Le blues dans le jazz  instrumental

Guillon Roland, Le blues dans le jazz instrumental des années 1950 et 1960. « Univers musical », L'Harmattan, Paris 2013 [196 p. ; ISBN 978-2-343-00787-8 ; 20 €]

 

24 juillet 2013, par Alain Lambert ——

Roland Guillon est un sociologue aux multiples centres d'intérêt, le syndicalisme, le capital social, la globalisation, le jazz, l'art et la société ; et qui ne sont pas sans liens entre eux, comme le montre la liste de ses multiples ouvrages.

Le dernier paru, Le blues dans le jazz instrumental des années 1950 et 1960, est le huitième concernant cette musique et cette période, la plus importante selon lui car la globalisation va entraîner un fort développement de l'industrie du divertissement au dépend de l'imaginaire.

Le blues, aussi bien dans ses dimensions gospel ou rythm'n blues, va servir ici de trame pour comprendre comment le jazz après Ellington et le be bop, a pu évoluer en deux grands courants : le hard bop et la new wave.

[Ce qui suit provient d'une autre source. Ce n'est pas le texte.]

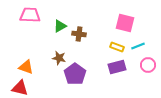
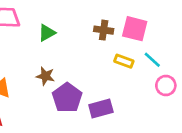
brown cross: (79, 34) -> (104, 30), moved
cyan line: (138, 46) -> (152, 60), turned 64
purple rectangle: (117, 67) -> (101, 108), moved

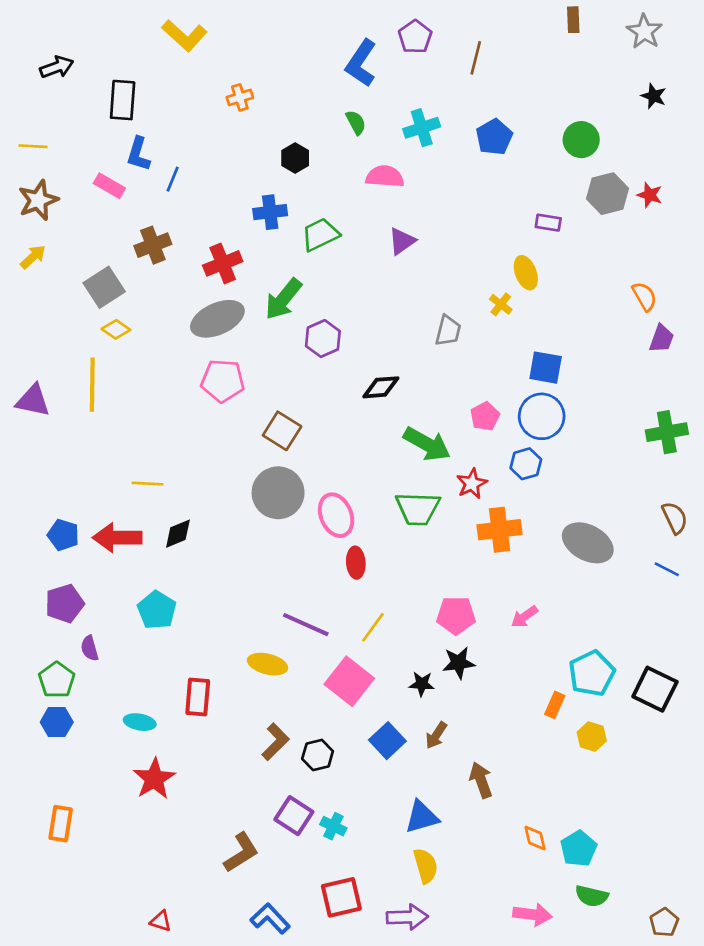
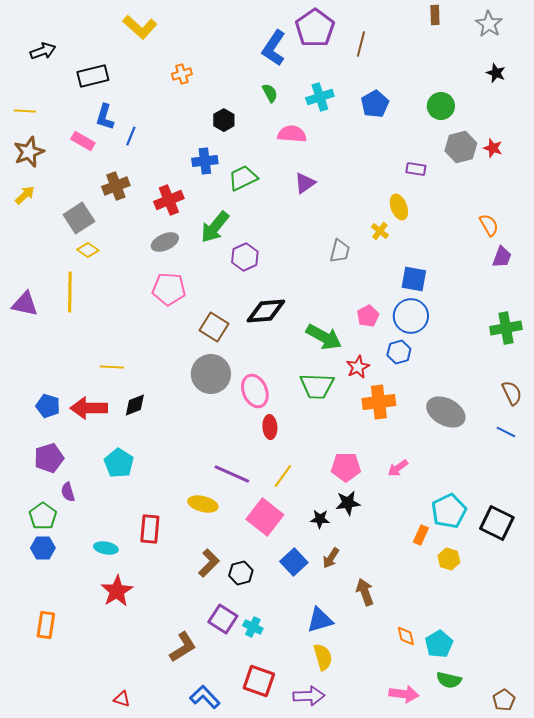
purple pentagon: (415, 37) -> (315, 28), size x1.5
black rectangle: (123, 100) -> (93, 76), turned 72
gray ellipse: (217, 319) -> (165, 242), size x0.7
black diamond: (381, 387) -> (266, 311), moved, size x1.4
red square: (341, 897) -> (259, 681), turned 32

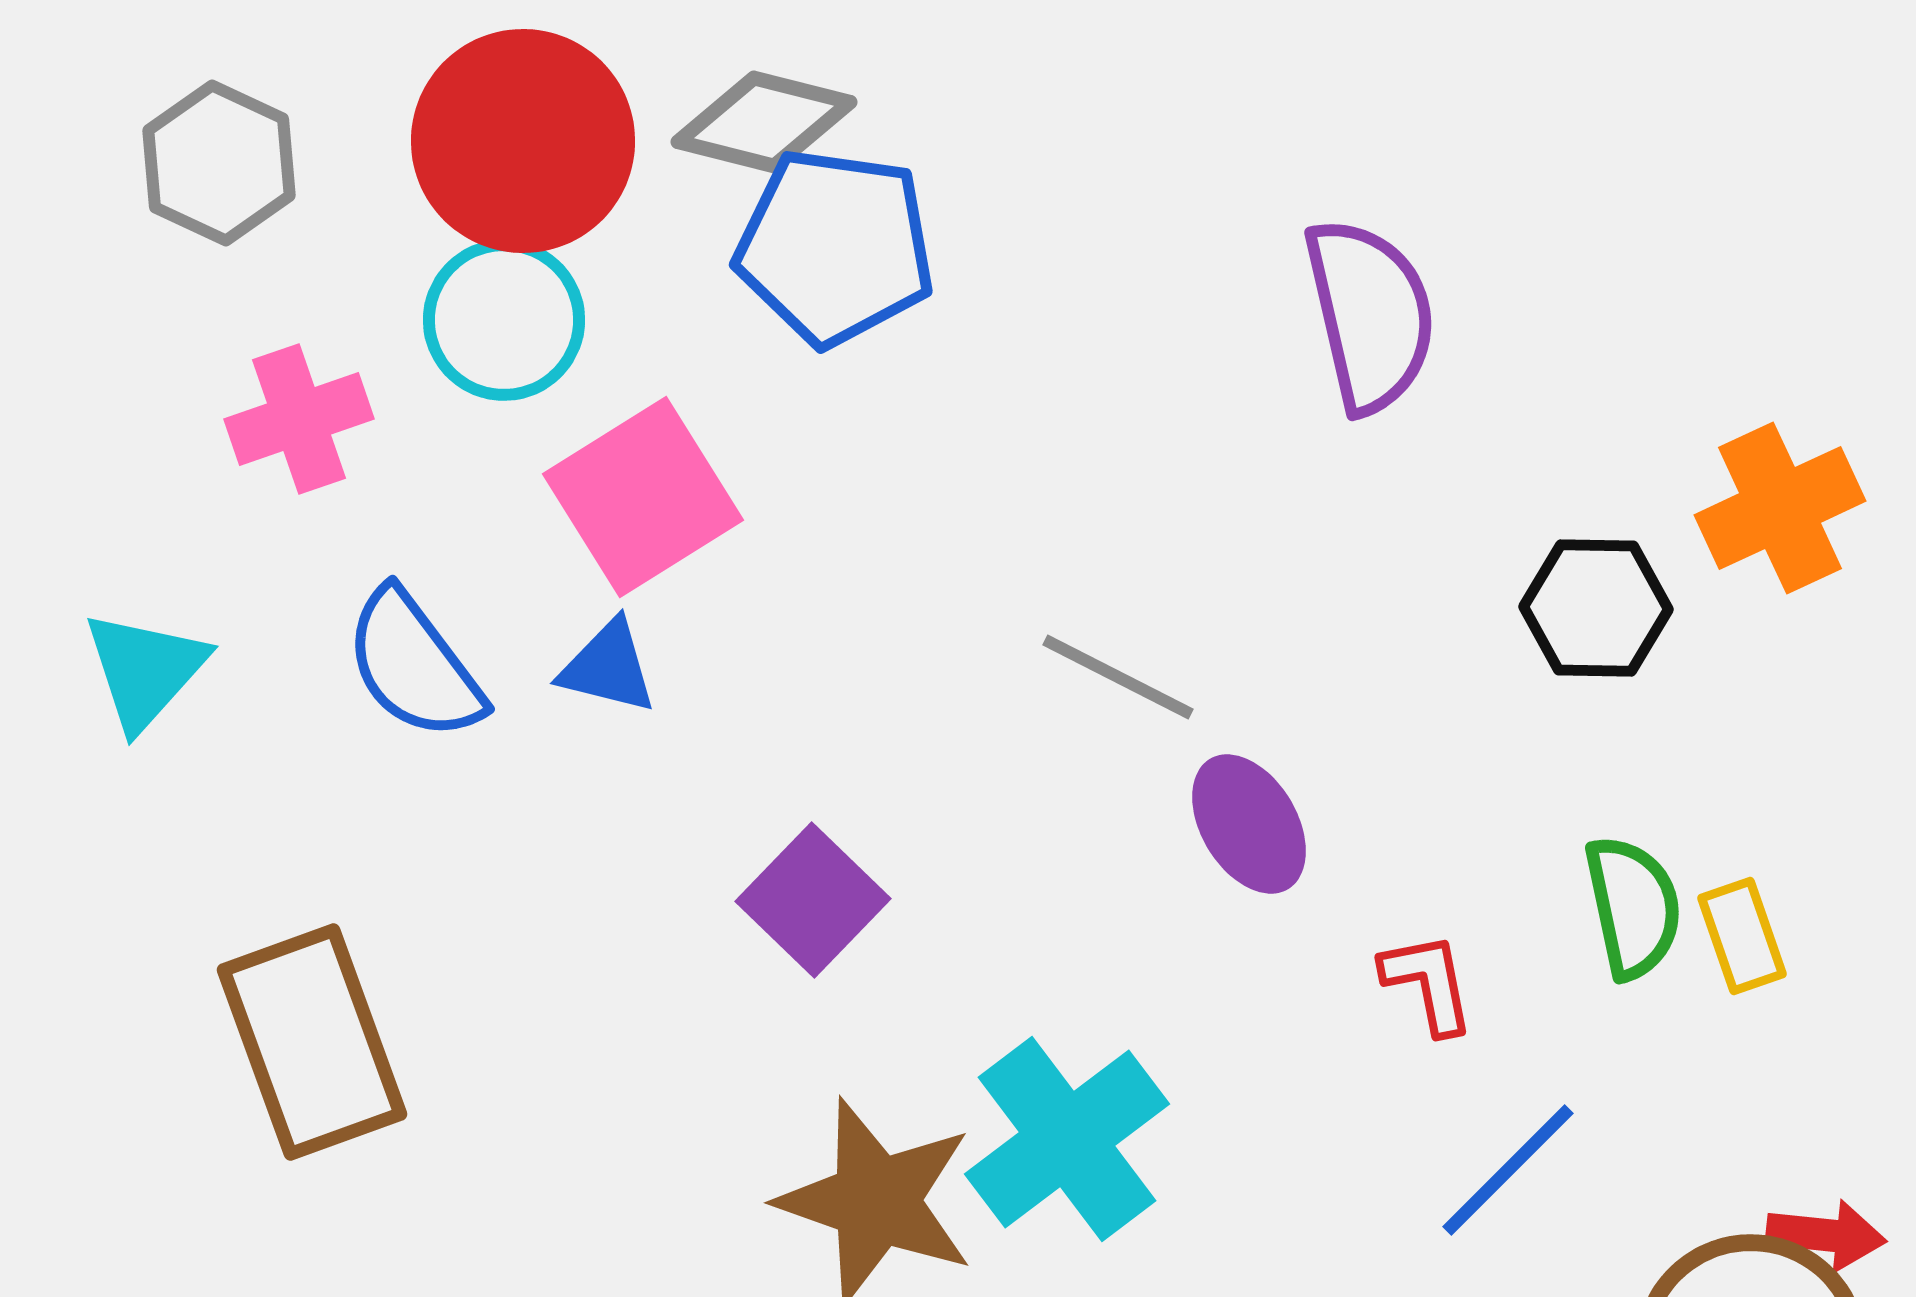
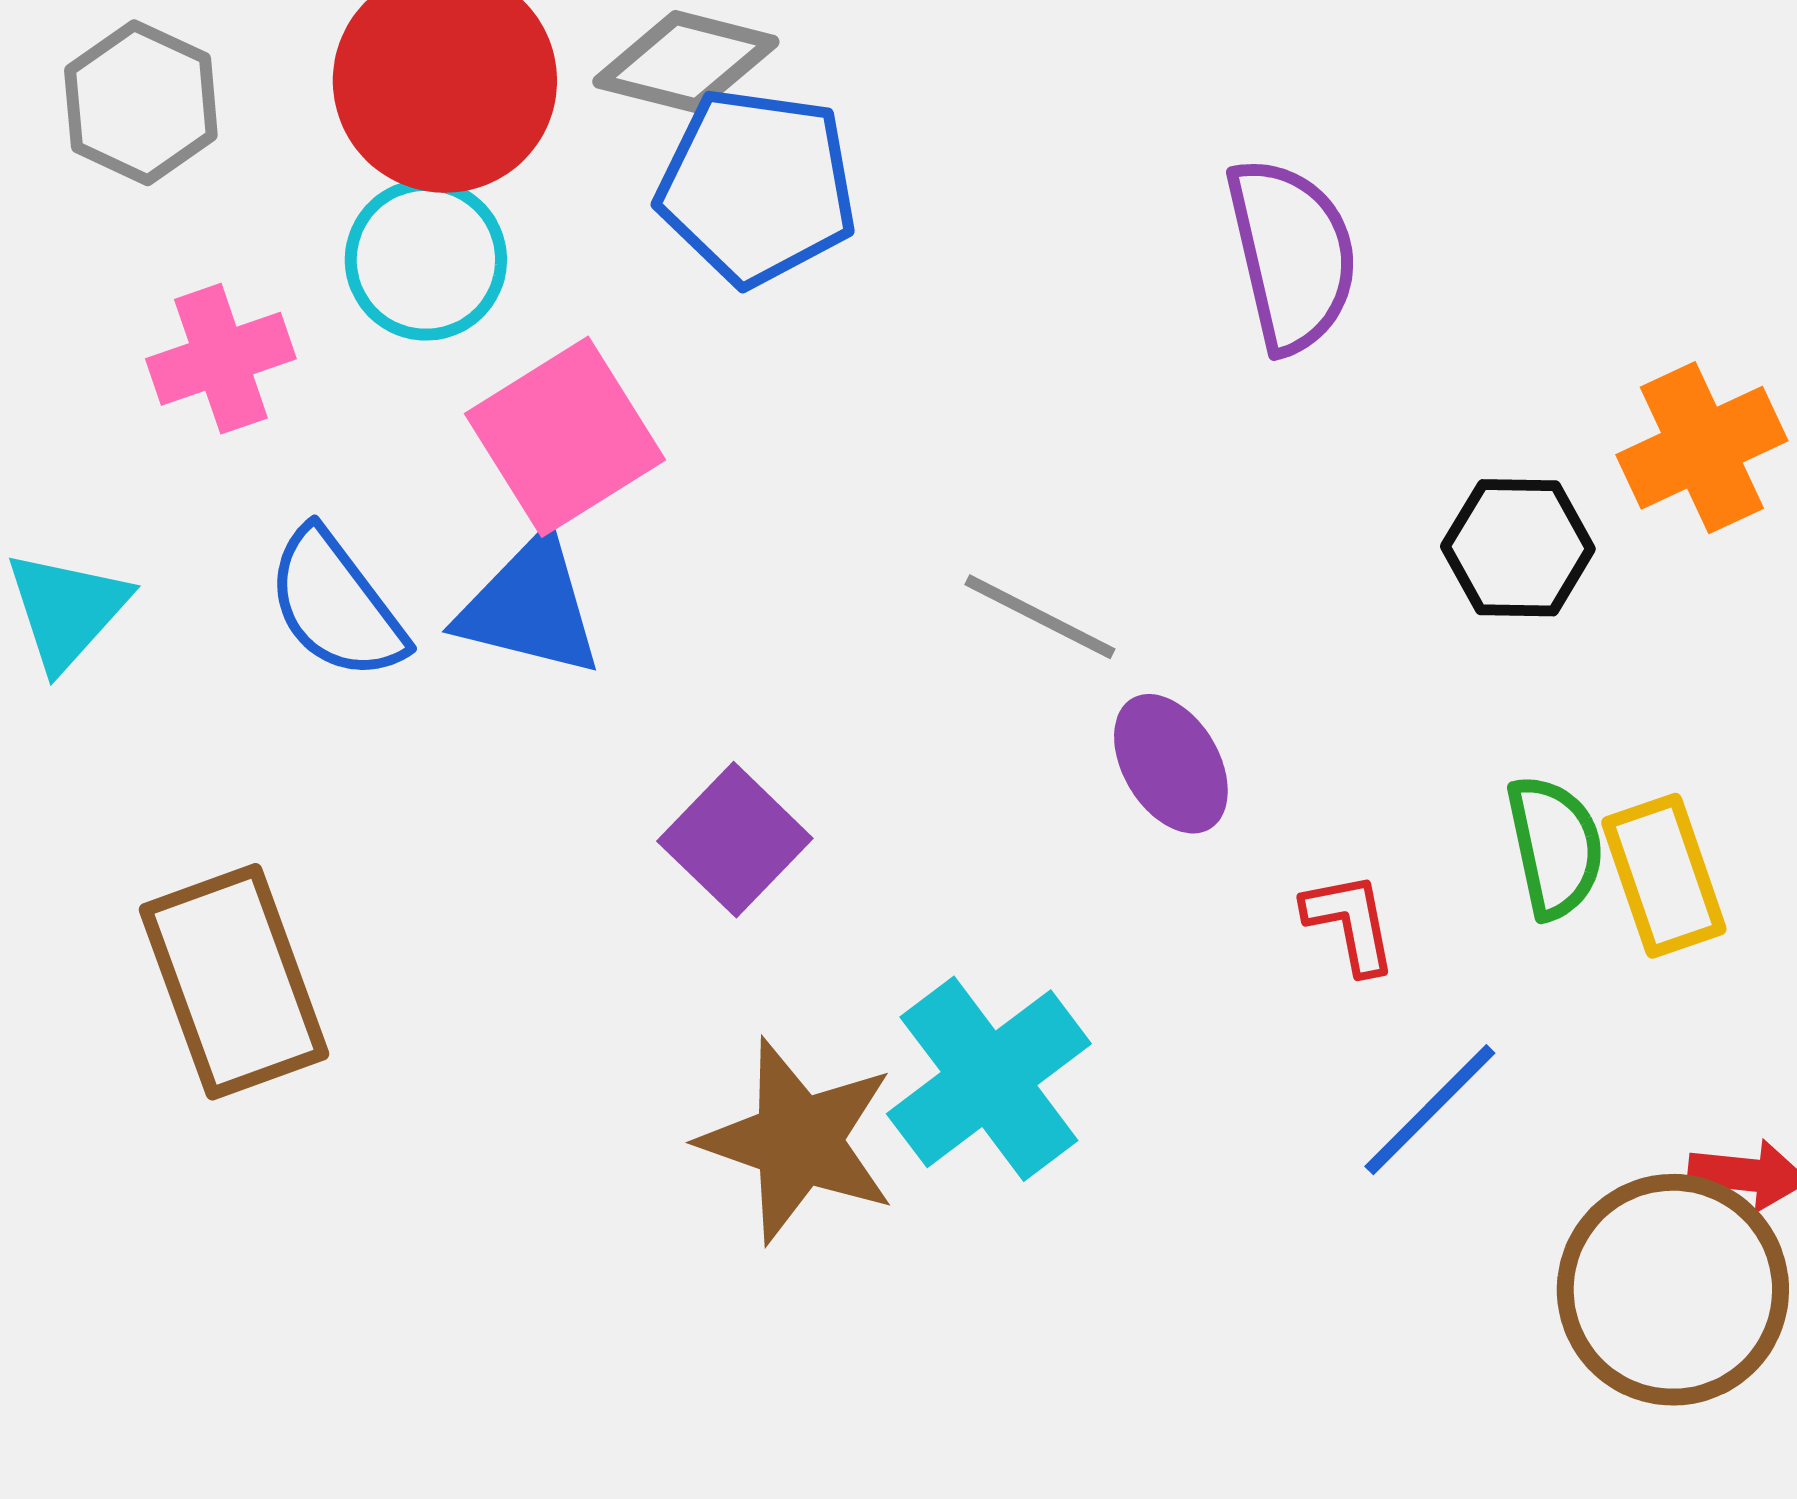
blue triangle: (608, 667) -> (530, 607), size x1.5
yellow rectangle: (1742, 936) -> (1664, 876), size x1.4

La naissance d'un jazz non strictement communautaire, le cool, dont l'accouchement a été autant permis par les compositeurs et musiciens blancs que par la figure tutélaire de Miles Davis, avait un peu brouillé certaines évidences admises jusque là.  Même si le jazz est profondément métisse par essence, et par son histoire liée à celle du continent nord américain [Voir notre article sur la question des origines].

D'où le recours au blues comme marqueur musical de cette légitimité oubliée, mais aussi comme matériau à retravailler, comme il l'a toujours été depuis l'origine, en le confrontant à de nouveaux rythmes et à de nouvelles influences, latines, caraïbes, africaines, orientales, modales ou atonales.

Le hard bop, initié par le pianiste Horace Silver et le batteur Art Blakey, va ainsi prendre des inflexions funk ou soul avant que des musiciens confrontés ou formés à cette nouvelle école et à ses expériences musicales n'en dépassent les limites en s'engageant dans la nouvelle vague, d'où naîtra le free jazz. Parmi les plus présents, Miles Davis encore, Max Roach, Jacky Mc Lean, Charles Mingus, John Coltrane, Sonny Rollins, Yusef Lateef, Pharoah Sanders ou Archie Sheep...

Tant de jazz et tant de blues.

C'est d'ailleurs un peu le bémol concernant ce livre bien écrit, conçu et documenté, de laisser l'impression d'un inventaire un peu abstrait malgré toutes ses qualités. Bien sûr, le lecteur peut à partir de la discographie  fournie rechercher les enregistrements cités et les écouter. Mais ils sont si nombreux.

Une solution serait de joindre un cédé au livre, celle retenue par Nicolas Beniès pour son essai proche, Le souffle bleu : 1959 : Le jazz bascule chez C et F éditions 2011. Une autre, à l'heure et l'ère d'Internet, serait de proposer sur le site de l'éditeur une liste des titres les plus emblématiques à écouter d'un clic. À lire donc, en prenant le temps d'écouter.